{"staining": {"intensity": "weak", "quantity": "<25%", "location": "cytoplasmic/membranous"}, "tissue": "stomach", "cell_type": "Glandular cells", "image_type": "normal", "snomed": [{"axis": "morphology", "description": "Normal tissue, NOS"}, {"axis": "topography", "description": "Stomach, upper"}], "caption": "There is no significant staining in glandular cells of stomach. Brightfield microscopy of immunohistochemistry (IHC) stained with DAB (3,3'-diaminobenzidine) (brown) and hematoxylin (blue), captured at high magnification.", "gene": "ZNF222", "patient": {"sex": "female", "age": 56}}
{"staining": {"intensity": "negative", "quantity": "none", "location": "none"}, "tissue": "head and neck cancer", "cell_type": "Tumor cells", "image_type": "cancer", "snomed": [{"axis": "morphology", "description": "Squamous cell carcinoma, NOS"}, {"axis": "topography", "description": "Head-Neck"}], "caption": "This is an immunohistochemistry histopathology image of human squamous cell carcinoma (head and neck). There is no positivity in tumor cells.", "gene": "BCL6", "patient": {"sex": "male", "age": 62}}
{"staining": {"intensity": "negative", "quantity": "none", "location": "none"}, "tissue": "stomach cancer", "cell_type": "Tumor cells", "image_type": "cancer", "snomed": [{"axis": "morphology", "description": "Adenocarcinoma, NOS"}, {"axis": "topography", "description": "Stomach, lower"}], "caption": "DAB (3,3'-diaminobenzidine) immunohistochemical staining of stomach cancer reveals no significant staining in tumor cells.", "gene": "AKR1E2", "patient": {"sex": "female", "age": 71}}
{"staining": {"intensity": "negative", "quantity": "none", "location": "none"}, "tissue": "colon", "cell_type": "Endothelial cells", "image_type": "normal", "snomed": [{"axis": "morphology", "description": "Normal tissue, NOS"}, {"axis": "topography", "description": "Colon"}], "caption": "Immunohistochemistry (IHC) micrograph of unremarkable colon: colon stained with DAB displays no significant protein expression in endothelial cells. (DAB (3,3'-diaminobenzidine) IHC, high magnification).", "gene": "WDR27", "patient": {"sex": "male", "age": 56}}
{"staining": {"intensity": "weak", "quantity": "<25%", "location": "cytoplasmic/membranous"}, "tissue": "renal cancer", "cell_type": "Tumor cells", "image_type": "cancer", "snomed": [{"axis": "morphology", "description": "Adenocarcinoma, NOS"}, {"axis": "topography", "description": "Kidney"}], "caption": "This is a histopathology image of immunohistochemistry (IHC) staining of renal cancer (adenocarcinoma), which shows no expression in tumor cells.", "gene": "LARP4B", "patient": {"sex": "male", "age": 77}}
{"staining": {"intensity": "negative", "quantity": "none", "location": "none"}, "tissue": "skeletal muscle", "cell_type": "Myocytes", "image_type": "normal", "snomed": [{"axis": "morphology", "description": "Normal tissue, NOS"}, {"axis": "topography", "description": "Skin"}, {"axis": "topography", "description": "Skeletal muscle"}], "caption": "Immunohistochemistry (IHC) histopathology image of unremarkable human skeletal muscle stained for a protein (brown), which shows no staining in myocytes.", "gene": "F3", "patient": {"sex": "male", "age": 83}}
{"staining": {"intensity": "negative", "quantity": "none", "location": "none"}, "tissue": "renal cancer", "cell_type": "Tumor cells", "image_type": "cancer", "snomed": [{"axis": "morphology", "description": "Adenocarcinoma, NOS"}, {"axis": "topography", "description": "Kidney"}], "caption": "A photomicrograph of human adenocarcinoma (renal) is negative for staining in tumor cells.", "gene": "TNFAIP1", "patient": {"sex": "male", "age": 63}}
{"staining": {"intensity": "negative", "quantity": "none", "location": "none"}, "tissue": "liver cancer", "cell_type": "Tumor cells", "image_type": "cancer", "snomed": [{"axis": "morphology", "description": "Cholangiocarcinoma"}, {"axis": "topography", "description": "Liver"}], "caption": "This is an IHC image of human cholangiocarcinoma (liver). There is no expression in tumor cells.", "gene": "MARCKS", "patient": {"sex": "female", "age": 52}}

▬▬▬▬▬▬▬▬▬▬

* Problem description
Nothing added, nothing dropped: copy the data above.

* Written answer
{"staining": {"intensity": "weak", "quantity": "<25%", "location": "cytoplasmic/membranous"}, "tissue": "stomach", "cell_type": "Glandular cells", "image_type": "normal", "snomed": [{"axis": "morphology", "description": "Normal tissue, NOS"}, {"axis": "topography", "description": "Stomach, upper"}], "caption": "There is no significant staining in glandular cells of stomach. Brightfield microscopy of immunohistochemistry (IHC) stained with DAB (3,3'-diaminobenzidine) (brown) and hematoxylin (blue), captured at high magnification.", "gene": "ZNF222", "patient": {"sex": "female", "age": 56}}
{"staining": {"intensity": "negative", "quantity": "none", "location": "none"}, "tissue": "head and neck cancer", "cell_type": "Tumor cells", "image_type": "cancer", "snomed": [{"axis": "morphology", "description": "Squamous cell carcinoma, NOS"}, {"axis": "topography", "description": "Head-Neck"}], "caption": "This is an immunohistochemistry histopathology image of human squamous cell carcinoma (head and neck). There is no positivity in tumor cells.", "gene": "BCL6", "patient": {"sex": "male", "age": 62}}
{"staining": {"intensity": "negative", "quantity": "none", "location": "none"}, "tissue": "stomach cancer", "cell_type": "Tumor cells", "image_type": "cancer", "snomed": [{"axis": "morphology", "description": "Adenocarcinoma, NOS"}, {"axis": "topography", "description": "Stomach, lower"}], "caption": "DAB (3,3'-diaminobenzidine) immunohistochemical staining of stomach cancer reveals no significant staining in tumor cells.", "gene": "AKR1E2", "patient": {"sex": "female", "age": 71}}
{"staining": {"intensity": "negative", "quantity": "none", "location": "none"}, "tissue": "colon", "cell_type": "Endothelial cells", "image_type": "normal", "snomed": [{"axis": "morphology", "description": "Normal tissue, NOS"}, {"axis": "topography", "description": "Colon"}], "caption": "Immunohistochemistry (IHC) micrograph of unremarkable colon: colon stained with DAB displays no significant protein expression in endothelial cells. (DAB (3,3'-diaminobenzidine) IHC, high magnification).", "gene": "WDR27", "patient": {"sex": "male", "age": 56}}
{"staining": {"intensity": "weak", "quantity": "<25%", "location": "cytoplasmic/membranous"}, "tissue": "renal cancer", "cell_type": "Tumor cells", "image_type": "cancer", "snomed": [{"axis": "morphology", "description": "Adenocarcinoma, NOS"}, {"axis": "topography", "description": "Kidney"}], "caption": "This is a histopathology image of immunohistochemistry (IHC) staining of renal cancer (adenocarcinoma), which shows no expression in tumor cells.", "gene": "LARP4B", "patient": {"sex": "male", "age": 77}}
{"staining": {"intensity": "negative", "quantity": "none", "location": "none"}, "tissue": "skeletal muscle", "cell_type": "Myocytes", "image_type": "normal", "snomed": [{"axis": "morphology", "description": "Normal tissue, NOS"}, {"axis": "topography", "description": "Skin"}, {"axis": "topography", "description": "Skeletal muscle"}], "caption": "Immunohistochemistry (IHC) histopathology image of unremarkable human skeletal muscle stained for a protein (brown), which shows no staining in myocytes.", "gene": "F3", "patient": {"sex": "male", "age": 83}}
{"staining": {"intensity": "negative", "quantity": "none", "location": "none"}, "tissue": "renal cancer", "cell_type": "Tumor cells", "image_type": "cancer", "snomed": [{"axis": "morphology", "description": "Adenocarcinoma, NOS"}, {"axis": "topography", "description": "Kidney"}], "caption": "A photomicrograph of human adenocarcinoma (renal) is negative for staining in tumor cells.", "gene": "TNFAIP1", "patient": {"sex": "male", "age": 63}}
{"staining": {"intensity": "negative", "quantity": "none", "location": "none"}, "tissue": "liver cancer", "cell_type": "Tumor cells", "image_type": "cancer", "snomed": [{"axis": "morphology", "description": "Cholangiocarcinoma"}, {"axis": "topography", "description": "Liver"}], "caption": "This is an IHC image of human cholangiocarcinoma (liver). There is no expression in tumor cells.", "gene": "MARCKS", "patient": {"sex": "female", "age": 52}}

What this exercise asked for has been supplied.